TASK BRIEF - Could you find every line in the entries below that holds the word "displays" and copy it?

SOURCE RECORDS -
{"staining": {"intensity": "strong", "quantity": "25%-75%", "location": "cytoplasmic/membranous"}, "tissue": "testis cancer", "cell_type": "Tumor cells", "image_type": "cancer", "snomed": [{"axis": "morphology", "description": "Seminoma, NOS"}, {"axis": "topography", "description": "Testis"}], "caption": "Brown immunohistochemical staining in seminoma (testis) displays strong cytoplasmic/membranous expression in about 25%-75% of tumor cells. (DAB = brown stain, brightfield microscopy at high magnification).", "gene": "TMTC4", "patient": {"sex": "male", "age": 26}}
==
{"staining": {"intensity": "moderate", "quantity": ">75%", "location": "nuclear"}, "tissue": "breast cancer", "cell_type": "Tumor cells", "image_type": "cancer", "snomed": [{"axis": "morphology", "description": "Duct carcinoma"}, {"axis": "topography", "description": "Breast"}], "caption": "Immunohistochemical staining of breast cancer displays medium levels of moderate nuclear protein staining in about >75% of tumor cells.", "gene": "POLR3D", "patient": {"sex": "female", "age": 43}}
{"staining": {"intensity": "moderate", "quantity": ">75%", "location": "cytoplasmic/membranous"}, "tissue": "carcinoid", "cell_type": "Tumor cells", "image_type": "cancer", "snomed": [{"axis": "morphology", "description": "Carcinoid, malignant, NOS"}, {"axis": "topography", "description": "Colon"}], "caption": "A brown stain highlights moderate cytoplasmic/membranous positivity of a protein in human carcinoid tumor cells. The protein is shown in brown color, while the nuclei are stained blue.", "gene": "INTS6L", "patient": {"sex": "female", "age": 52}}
...
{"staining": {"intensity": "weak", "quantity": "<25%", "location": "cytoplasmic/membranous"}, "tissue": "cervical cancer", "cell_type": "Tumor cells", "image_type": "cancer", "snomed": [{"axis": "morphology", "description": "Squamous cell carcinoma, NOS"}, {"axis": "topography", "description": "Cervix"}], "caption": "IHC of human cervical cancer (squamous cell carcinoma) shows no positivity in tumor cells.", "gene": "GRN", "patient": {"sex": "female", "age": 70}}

RESULT OF THE EXERCISE -
{"staining": {"intensity": "strong", "quantity": "25%-75%", "location": "cytoplasmic/membranous"}, "tissue": "testis cancer", "cell_type": "Tumor cells", "image_type": "cancer", "snomed": [{"axis": "morphology", "description": "Seminoma, NOS"}, {"axis": "topography", "description": "Testis"}], "caption": "Brown immunohistochemical staining in seminoma (testis) displays strong cytoplasmic/membranous expression in about 25%-75% of tumor cells. (DAB = brown stain, brightfield microscopy at high magnification).", "gene": "TMTC4", "patient": {"sex": "male", "age": 26}}
{"staining": {"intensity": "moderate", "quantity": ">75%", "location": "nuclear"}, "tissue": "breast cancer", "cell_type": "Tumor cells", "image_type": "cancer", "snomed": [{"axis": "morphology", "description": "Duct carcinoma"}, {"axis": "topography", "description": "Breast"}], "caption": "Immunohistochemical staining of breast cancer displays medium levels of moderate nuclear protein staining in about >75% of tumor cells.", "gene": "POLR3D", "patient": {"sex": "female", "age": 43}}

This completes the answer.